A Índia é desde sempre uma civilização urbana. A cidade era cercada de muros que dividiam o espaço artificial e a natureza. Dentro da cidade, a vida cotidiana era traçada conforme a intenção humana. Gautama Siddharta vivia apenas dentro do palácio como príncipe do clã Shakya.
Um dia, o príncipe saiu para um passeio. Ao sair pelo portão leste do muro, ele viu pela primeira vez um velho caminhando com bengala. Perguntou para seu subordinado: a velhice aconteceria também comigo? O subordinado respondeu que sim. Meses depois, ele saiu pelo portão sul e viu um doente. Soube que a doença aconteceria necessariamente com ele. Meses depois, ele saiu pelo portão oeste e viu um cortejo fúnebre. Soube que um dia morreria sem falta.
Gautama Sidharta ficou abatido pelo fato de que vivia ignorando a realidade. A vida que o regozijava até aquele momento, de súbito, se tornou uma angústia: minha vida tem algum sentido, se necessariamente há de morrer?
Outro dia, ele saiu pelo portão norte e viu um praticante renunciante caminhado com uma tigela na mão. Encantado com a sua postura, o príncipe resolveu deixar o palácio em busca do caminho. Posteriormente se tornou Buda. O termo buda significa o desperto em português.
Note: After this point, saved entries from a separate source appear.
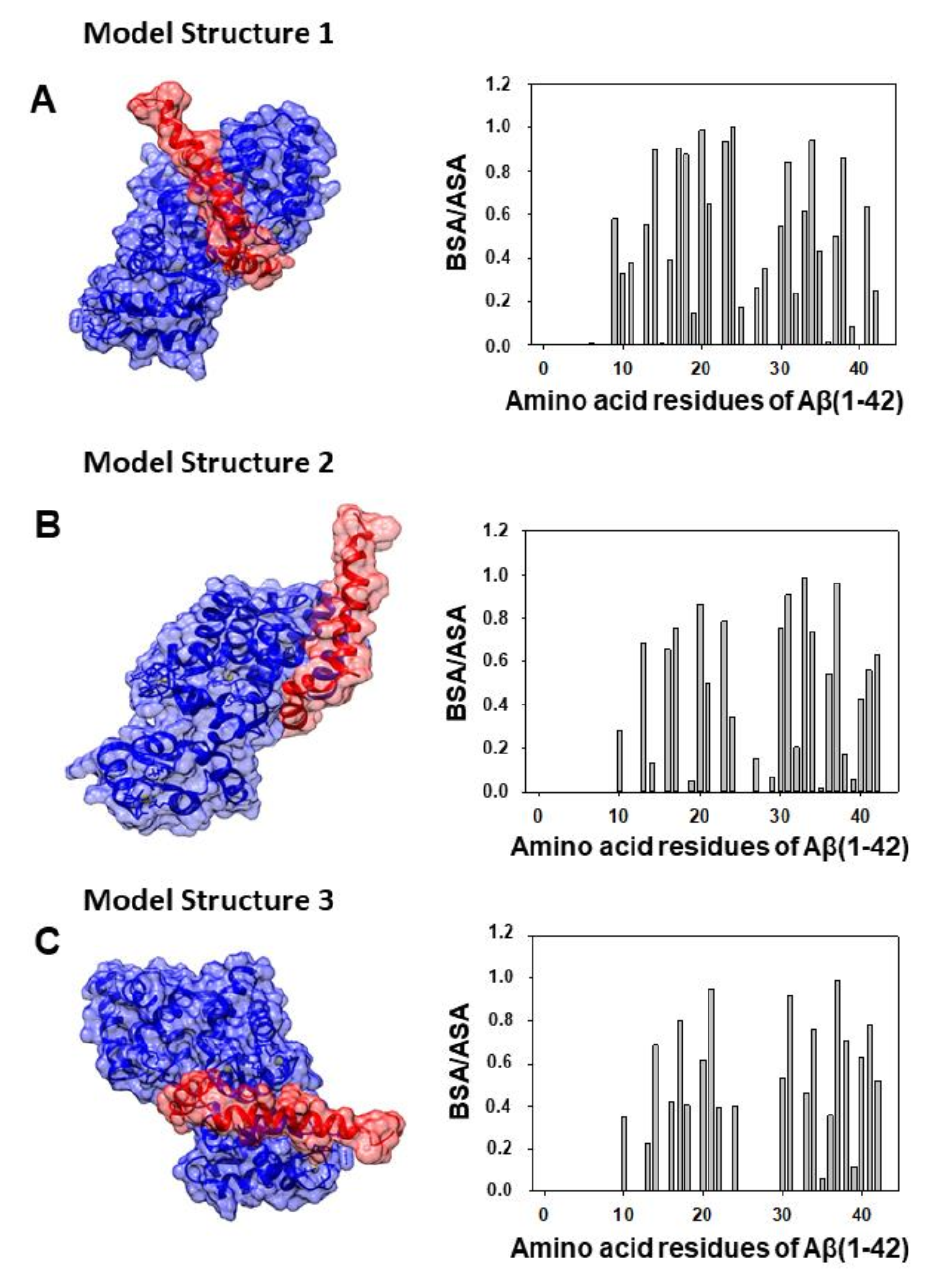
Figure 7. Selected in silico model structures of the complex A β (1–42):calbindin-D28k obtained using the PDB ID files: 1IYT for A β (1–42) and 6FIE for calbindin-D28k. ( A ) Model structure 1. ( B ) Model Structure 2. ( C ) Model structure 3. For each model structure of the A β (1–42):calbindin-D28k complex a space-filled image with highlighted peptide and protein backbones is shown. A β (1–42) is stained in red and calbindin-D28k is stained in blue in the space-filled image. The graphic charts of the BSA/ASA values obtained for the amino acids residues of A β (1–42) in the in silico model structures 1, 2 and 3 of the A β (1–42):calbindin-D28k complex are also shown in each panel ( A – C ) of this figure next (at the right-side) of each space-filled image. Docking was performed as indicated in the Materials and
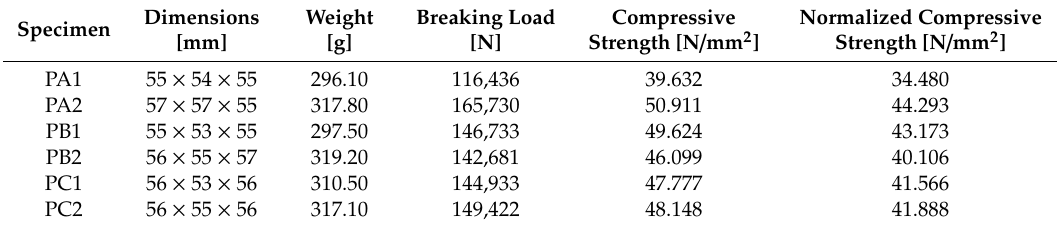
Table 1. Characteristics of the six brick specimens tested in uniaxial compression (UNI EN 772-1) [1].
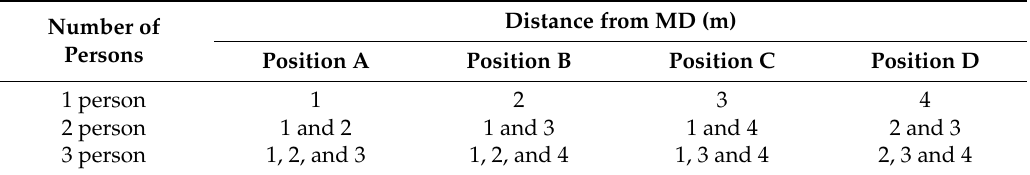
Table 4. People position in experiments to define PPE influence distance.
Uma das essências da realidade para a qual ele despertou foi a interdependência. Todos os seres vivos dependem uns dos outros. Por exemplo: cada um de nós tem seus 2 pais, 4 avôs, 8 bisavós, 16 trisavôs, 32 tataravôs. Nas 10 gerações, há 1024 antepassados. Se não tivesse nascido uma dessas pessoas, minha vida não estaria por aqui. Será que essa vida pertence tão simplesmente a mim?
Acredito que a pandemia também evidenciou nossa interdependência. Como sabemos, uma gotícula de saliva de uma pessoa que vivia do outro lado do mundo nos influenciou definitivamente. De fato, não havia divisão entre a vida individual e a vida coletiva. Onde se encontra então unicamente “minha vida”?
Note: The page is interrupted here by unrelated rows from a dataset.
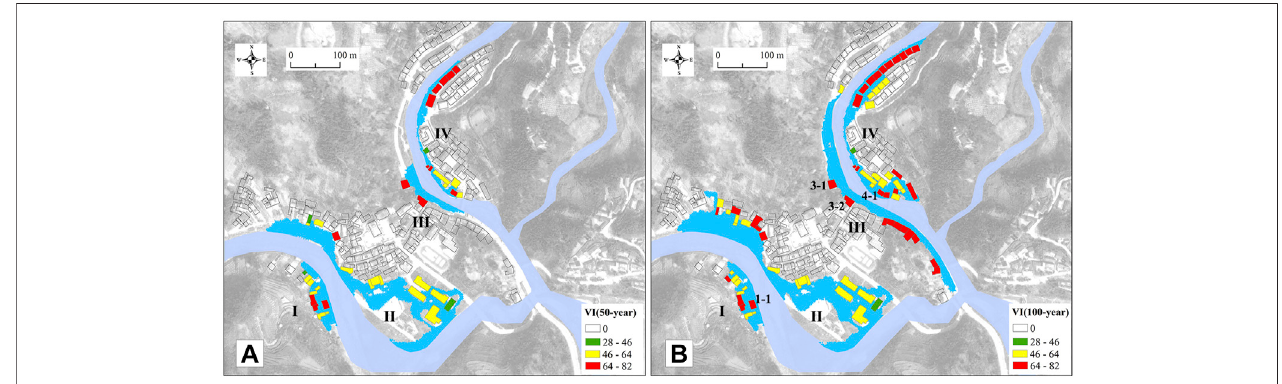
FIGURE 11 | Distribution of VI in fl ood scenarios with (A) 50-year and (B) 100-year R T .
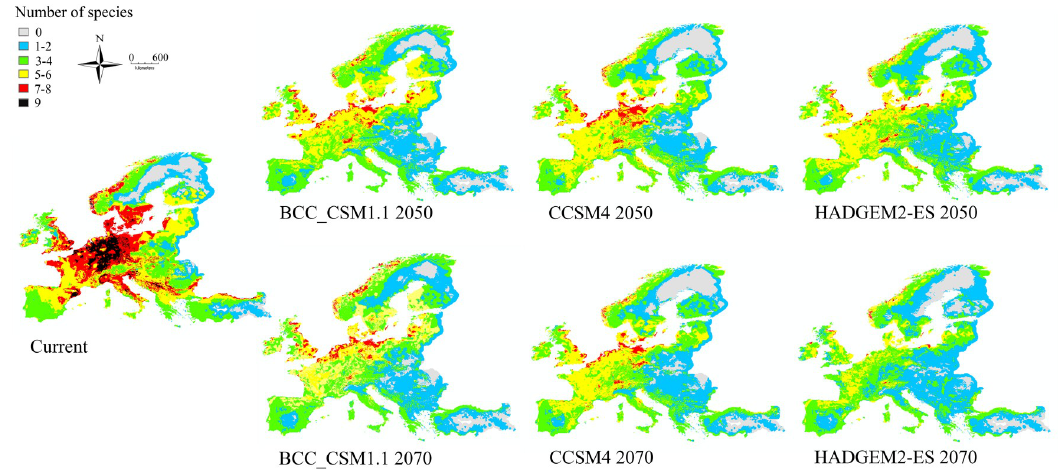
Fig 4. Spatial distributions of predicted current and future (2050 and 2070) species richness based on the BCC_CSM1.1, CCSM4 and HadGEM2-ES climate models.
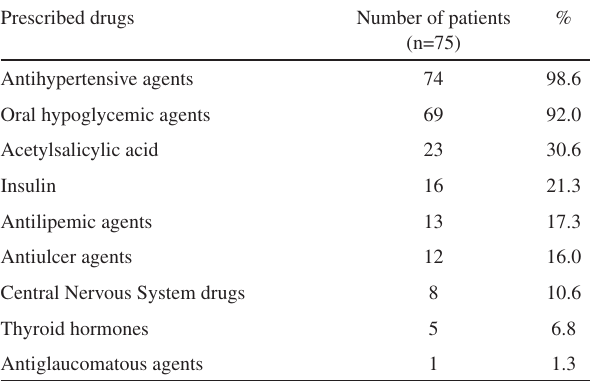
Table 7 - Number and percentage of patients by prescribed drug category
Nessa perspectiva, perguntar se minha vida tem algum sentido, é infundado. Quando mudamos nossa visão sobre a vida ao inverter seu sentido, o entendimento da velhice e doença também deve mudar da mesma forma. Esses fenômenos não são fracassos, mas são os momentos que revelam o valor real da vida que porventura vivenciamos. Dentro desse contexto, o sentido da morte também se inverte. Afinal o Buda chamou o último momento da nossa existência de Nascimento na Terra da Bem-Aventurança.